● **What to do**:
Write out each of the records below word for word, leaving out the pictures.
--------------------------------------------------
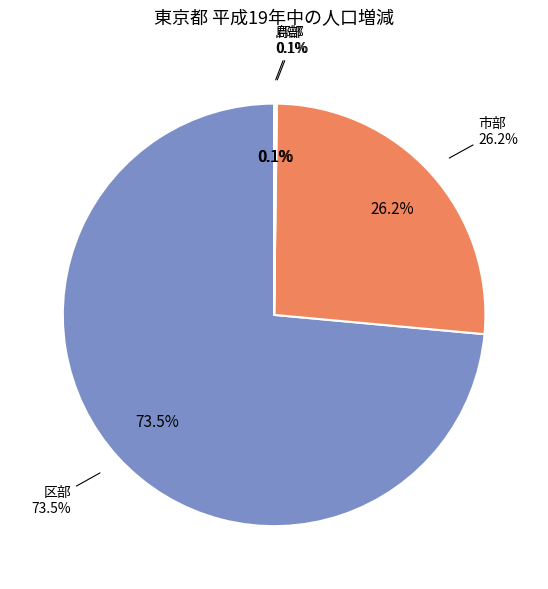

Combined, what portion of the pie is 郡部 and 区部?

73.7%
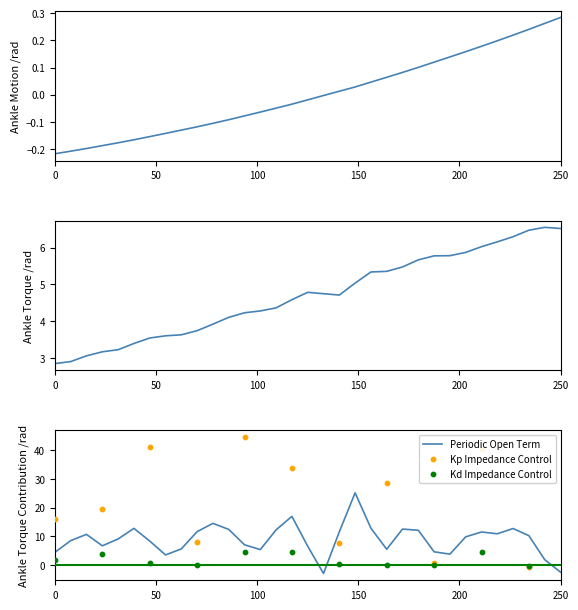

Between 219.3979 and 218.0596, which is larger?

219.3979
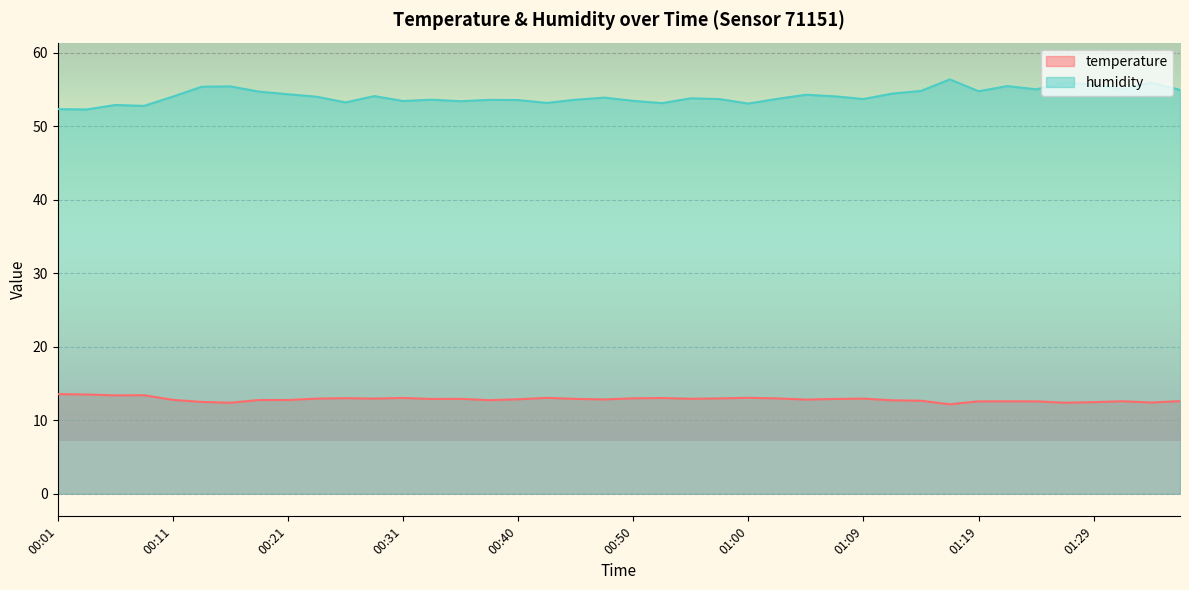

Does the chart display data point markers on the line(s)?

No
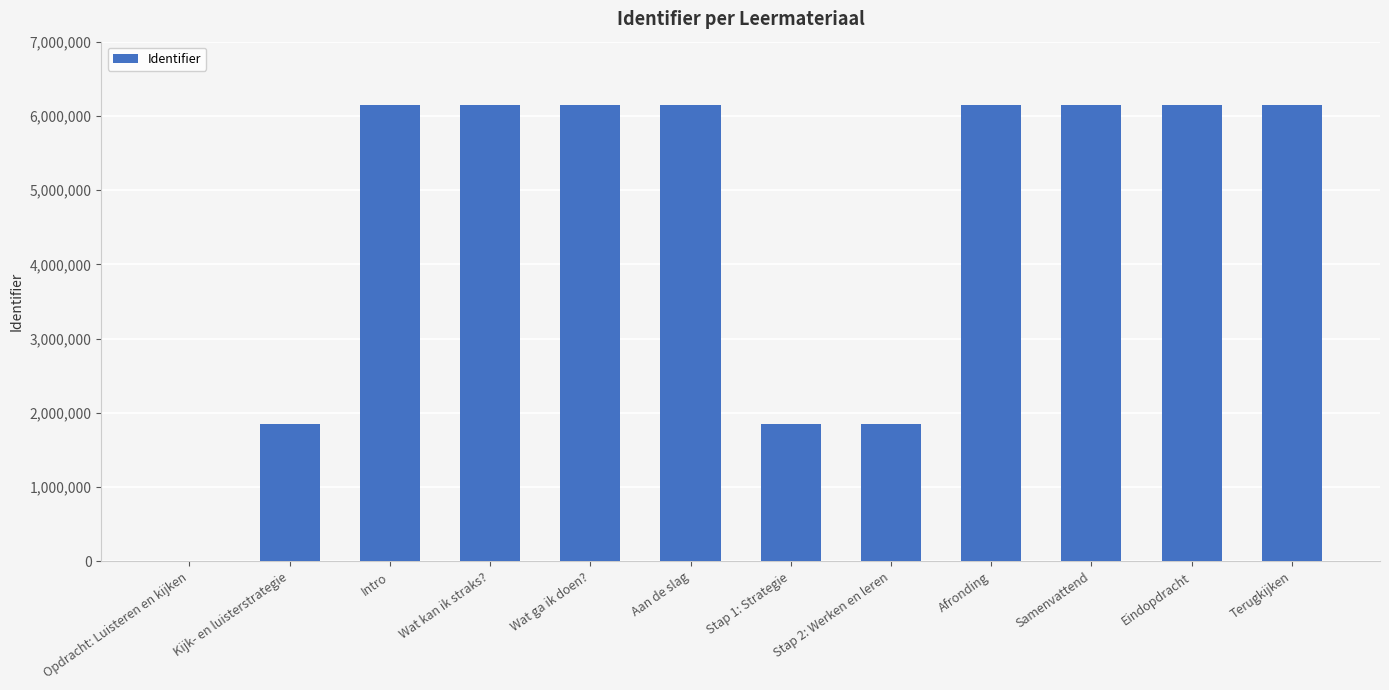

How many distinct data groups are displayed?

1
--------------------------------------------------
● **Problem solution**:
Combined, what portion of the pie is 郡部 and 区部?

73.7%

Between 219.3979 and 218.0596, which is larger?

219.3979

Does the chart display data point markers on the line(s)?

No

How many distinct data groups are displayed?

1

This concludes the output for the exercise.